Contrary to popular belief, water damage is not the worst enemy of concrete. Acid damage, which can occur when acid rain falls on concrete surfaces or acidic substances are spilled on the surface of a structure, poses a greater threat to large-scale concrete applications.
Concrete is strong against water damage because it consists largely of calcium silicate hydrate (C-S-H), an interlocking network of microscopic particles that form through a chemical reaction between calcium and silicon in the presence of water. However, as these microscopic particles bond and harden into a stone-like mass (hydrated lime) over time, they also become more brittle and susceptible to cracking under sudden stress.
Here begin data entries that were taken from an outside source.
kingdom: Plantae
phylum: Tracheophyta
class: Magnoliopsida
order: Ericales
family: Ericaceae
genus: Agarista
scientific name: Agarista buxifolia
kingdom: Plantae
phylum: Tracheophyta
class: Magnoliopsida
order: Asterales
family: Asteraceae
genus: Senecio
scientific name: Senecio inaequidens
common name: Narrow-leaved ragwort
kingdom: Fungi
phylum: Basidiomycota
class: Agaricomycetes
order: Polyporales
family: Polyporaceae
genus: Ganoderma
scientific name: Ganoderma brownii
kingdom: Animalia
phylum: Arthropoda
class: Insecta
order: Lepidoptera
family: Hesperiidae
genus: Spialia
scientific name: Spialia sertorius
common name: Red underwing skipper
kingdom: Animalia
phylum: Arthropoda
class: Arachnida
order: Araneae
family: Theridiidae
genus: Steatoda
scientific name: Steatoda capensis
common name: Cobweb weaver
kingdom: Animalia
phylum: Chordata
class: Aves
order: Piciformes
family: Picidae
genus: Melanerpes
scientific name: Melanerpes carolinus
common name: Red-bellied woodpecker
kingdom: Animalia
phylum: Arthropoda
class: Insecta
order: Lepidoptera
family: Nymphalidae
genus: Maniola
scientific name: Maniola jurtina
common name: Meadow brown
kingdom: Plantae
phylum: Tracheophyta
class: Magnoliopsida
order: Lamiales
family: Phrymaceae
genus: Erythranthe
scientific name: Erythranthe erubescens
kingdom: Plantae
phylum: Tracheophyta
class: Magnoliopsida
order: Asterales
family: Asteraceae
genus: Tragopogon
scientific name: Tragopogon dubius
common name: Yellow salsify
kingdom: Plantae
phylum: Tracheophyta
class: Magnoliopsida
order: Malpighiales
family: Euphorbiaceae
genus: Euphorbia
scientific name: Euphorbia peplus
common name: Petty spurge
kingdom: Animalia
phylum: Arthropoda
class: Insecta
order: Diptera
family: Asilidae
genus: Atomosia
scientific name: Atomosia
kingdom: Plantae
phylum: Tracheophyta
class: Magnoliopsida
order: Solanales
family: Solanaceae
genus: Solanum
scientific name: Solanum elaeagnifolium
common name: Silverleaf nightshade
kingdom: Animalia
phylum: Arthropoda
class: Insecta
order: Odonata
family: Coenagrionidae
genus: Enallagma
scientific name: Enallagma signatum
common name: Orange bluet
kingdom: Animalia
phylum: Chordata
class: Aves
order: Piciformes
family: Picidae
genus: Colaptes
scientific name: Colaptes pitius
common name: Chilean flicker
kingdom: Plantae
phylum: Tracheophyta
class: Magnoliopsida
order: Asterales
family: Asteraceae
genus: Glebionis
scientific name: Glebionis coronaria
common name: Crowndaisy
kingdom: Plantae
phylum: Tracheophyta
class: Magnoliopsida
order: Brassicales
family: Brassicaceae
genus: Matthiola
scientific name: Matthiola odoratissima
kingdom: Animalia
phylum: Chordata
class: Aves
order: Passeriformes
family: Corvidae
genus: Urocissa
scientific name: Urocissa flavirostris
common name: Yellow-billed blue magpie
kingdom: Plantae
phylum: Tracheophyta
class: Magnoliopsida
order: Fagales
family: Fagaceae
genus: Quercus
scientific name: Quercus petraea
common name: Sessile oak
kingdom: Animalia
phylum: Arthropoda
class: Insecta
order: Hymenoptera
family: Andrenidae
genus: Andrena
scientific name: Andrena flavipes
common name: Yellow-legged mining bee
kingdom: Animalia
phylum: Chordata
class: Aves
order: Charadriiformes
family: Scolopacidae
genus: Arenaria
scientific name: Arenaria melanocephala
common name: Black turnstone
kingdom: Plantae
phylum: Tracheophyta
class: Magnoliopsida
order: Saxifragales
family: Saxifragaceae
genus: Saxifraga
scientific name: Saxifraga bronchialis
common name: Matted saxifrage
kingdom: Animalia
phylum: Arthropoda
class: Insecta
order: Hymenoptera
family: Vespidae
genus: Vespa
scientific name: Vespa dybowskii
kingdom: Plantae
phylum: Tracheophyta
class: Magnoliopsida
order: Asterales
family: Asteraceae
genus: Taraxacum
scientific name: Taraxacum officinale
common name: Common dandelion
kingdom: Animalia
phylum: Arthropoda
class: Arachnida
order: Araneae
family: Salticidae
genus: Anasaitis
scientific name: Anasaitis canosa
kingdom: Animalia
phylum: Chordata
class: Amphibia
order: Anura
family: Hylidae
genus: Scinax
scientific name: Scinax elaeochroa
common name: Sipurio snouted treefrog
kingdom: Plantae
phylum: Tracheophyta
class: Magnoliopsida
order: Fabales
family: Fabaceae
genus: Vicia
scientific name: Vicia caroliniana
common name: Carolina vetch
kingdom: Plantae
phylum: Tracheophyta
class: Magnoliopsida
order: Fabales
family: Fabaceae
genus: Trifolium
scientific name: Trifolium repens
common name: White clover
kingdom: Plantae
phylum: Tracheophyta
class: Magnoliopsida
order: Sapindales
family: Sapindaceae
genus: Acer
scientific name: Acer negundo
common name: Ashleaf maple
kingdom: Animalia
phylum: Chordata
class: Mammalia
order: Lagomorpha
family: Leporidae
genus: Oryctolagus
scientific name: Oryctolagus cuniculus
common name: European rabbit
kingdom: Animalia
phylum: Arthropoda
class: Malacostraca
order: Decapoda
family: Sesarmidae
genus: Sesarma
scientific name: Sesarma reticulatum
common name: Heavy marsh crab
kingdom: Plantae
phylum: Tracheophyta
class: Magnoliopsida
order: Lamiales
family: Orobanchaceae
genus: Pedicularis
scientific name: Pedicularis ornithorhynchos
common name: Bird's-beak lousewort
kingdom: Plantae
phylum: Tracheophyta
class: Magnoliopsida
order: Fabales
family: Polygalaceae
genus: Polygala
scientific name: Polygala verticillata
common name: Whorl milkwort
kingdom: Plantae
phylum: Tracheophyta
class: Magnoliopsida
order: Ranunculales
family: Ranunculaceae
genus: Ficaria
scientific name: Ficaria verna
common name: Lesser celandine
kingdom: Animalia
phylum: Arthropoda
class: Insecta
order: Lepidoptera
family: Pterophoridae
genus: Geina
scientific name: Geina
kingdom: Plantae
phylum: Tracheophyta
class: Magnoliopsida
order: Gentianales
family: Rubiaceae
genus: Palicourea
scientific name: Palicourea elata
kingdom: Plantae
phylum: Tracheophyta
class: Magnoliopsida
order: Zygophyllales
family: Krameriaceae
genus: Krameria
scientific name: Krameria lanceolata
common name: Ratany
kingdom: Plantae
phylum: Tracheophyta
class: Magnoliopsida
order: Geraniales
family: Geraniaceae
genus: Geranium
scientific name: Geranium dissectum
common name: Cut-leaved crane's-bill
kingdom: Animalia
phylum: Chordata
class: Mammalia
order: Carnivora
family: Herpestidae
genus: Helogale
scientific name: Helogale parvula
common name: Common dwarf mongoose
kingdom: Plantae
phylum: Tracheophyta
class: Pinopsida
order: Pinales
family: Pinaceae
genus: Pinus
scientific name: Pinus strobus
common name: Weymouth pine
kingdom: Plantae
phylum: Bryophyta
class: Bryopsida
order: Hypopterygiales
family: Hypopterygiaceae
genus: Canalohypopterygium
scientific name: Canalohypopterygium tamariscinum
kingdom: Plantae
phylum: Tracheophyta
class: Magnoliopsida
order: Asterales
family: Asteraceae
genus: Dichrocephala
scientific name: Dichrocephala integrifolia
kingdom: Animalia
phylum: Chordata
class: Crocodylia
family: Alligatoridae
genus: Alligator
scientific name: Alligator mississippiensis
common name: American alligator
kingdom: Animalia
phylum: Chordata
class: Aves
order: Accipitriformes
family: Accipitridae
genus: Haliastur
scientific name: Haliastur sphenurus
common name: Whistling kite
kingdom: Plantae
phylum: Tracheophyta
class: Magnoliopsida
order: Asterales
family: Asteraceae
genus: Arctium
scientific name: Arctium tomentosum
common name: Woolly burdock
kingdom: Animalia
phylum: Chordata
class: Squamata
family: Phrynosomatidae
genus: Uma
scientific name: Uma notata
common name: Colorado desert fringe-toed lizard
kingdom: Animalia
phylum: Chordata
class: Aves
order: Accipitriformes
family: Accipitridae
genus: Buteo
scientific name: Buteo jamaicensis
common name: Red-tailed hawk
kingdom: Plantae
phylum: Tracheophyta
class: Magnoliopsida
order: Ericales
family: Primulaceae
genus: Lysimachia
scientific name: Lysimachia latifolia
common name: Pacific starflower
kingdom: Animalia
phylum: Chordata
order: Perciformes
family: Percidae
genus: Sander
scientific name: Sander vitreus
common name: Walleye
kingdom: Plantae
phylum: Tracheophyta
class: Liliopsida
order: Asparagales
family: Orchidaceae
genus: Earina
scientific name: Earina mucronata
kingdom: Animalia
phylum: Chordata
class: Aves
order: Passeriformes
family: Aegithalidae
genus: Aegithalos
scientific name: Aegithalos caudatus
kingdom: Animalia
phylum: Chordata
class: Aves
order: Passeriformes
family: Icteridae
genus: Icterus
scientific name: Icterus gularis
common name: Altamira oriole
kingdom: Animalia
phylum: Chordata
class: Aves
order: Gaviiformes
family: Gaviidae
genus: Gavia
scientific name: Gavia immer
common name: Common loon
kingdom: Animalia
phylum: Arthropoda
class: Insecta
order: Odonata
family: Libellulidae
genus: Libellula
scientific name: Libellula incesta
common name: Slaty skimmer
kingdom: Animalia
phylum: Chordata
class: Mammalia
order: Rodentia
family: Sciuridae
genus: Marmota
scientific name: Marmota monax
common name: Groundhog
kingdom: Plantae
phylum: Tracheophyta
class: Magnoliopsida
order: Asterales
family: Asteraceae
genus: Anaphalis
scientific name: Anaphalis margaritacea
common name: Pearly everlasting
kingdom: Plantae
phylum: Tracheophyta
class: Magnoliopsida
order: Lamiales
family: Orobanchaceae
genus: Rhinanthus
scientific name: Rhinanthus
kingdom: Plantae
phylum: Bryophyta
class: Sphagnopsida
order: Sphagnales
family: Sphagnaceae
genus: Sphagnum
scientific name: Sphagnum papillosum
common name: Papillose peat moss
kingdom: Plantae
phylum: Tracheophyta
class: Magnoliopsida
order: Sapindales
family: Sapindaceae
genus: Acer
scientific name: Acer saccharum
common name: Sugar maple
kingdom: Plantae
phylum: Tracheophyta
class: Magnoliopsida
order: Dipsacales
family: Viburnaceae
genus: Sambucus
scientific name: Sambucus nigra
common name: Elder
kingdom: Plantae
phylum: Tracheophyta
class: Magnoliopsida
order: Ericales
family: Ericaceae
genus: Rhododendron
This applies mostly to structures with large spans such as bridges and elevated highways where expansion and contraction due to temperature changes cause the concrete to crack. If not caught in time, these cracks will lead to water seeping through and dissolving away at the C-S-H until the entire structure is compromised beyond repair.
Is concrete ruined if it gets wet?
Yes, but only if it is exposed to enough water for a long enough period of time. This can happen when concrete surfaces are not properly sealed and waterproofed or as the result of structural damage caused by flooding, earthquakes and other extreme conditions. Concrete becomes weakened and spongy as the C-S-H within its structure dissolves into a liquid solution that leaks through cracks and pores in the surface, rendering it soft and crumbly much like sand at the beach after sitting in the sun for too long.
Concrete does not weaken overnight; it takes months before water damage becomes visible on well-sealed surfaces, even years before moist patches appear over large assemblies such as walls and foundations. This makes it difficult to tell whether concrete has been damaged by water or is simply deteriorating on its own.
Generally, the best indicator of water damage is new cracks appearing over previously smooth, undamaged surfaces. However, even if these are present it doesn’t necessarily mean that water damage occurred at some point in the past; recent rainfall can also cause new hairline fractures to form on dry concrete as moisture seeps into its microscopic pores and causes them to expand ever so slightly under stress.
Can anything be done about water damage?
Yes, but only after it occurs. Like most problems associated with aging & deteriorating structures, there is little homeowners can do about extensive forms of water damage other than cut their losses and replace sections of the damaged assembly or structure before they cause any further harm.
Concrete patches and sealers like Silaflex, a liquid concrete composite, offer some relief from less extensive forms of water damage such as white efflorescence, which is a common sign of water from the surrounding soil seeping to the surface through hairline fractures in the concrete. By filling in these cracks with a strong adhesive resin, Silaflex prevents moisture from coming into contact with the C-S-H within the concrete and dissolving it away with time. This can extend the life of a deteriorated structure by up to 50 years in some cases!
Can’t the concrete absorb water?
It can absorb a lot of water, but not nearly as much as other porous building materials such as brick and mortar. This is why water damage to concrete structures is rare compared to wood and plaster.
Of course, this does depend on the surface from which the water seeps into the structure. If it’s through cracks in the foundation or damage to a waterproofing membrane for example, then all bets are off and it will probably cause extensive forms of water damage over time.
Concrete vs Brick: Which One Is Stronger?
Typically speaking, brick buildings develop leaks faster than those built with concrete because these only have a single layer of cement & soil between them and Mother Nature whereas brick homes typically have 2-3 layers of protection against the elements. This is one of the main reasons why brick is used more often for outdoor structures such as garden walls, which are exposed to constant rainfall and extreme temperatures in some cases.
Although both materials are pretty durable when handled properly, only one offers superior protection against water damage. As mentioned above, this happens thanks to its ability to form a dense & waterproof layer over time when exposed to moisture in the environment. Once again, this would be concrete in most cases because it has several layers of cement separating it from surrounding soil or porous masonry surfaces that actually absorb water into their pores rather than just sheer off as concrete does under droplets of rain or sprinklers turned on by accident. Still, don’t let water sit against either surface for extended periods of time, especially if they are close enough for it to cause real damage.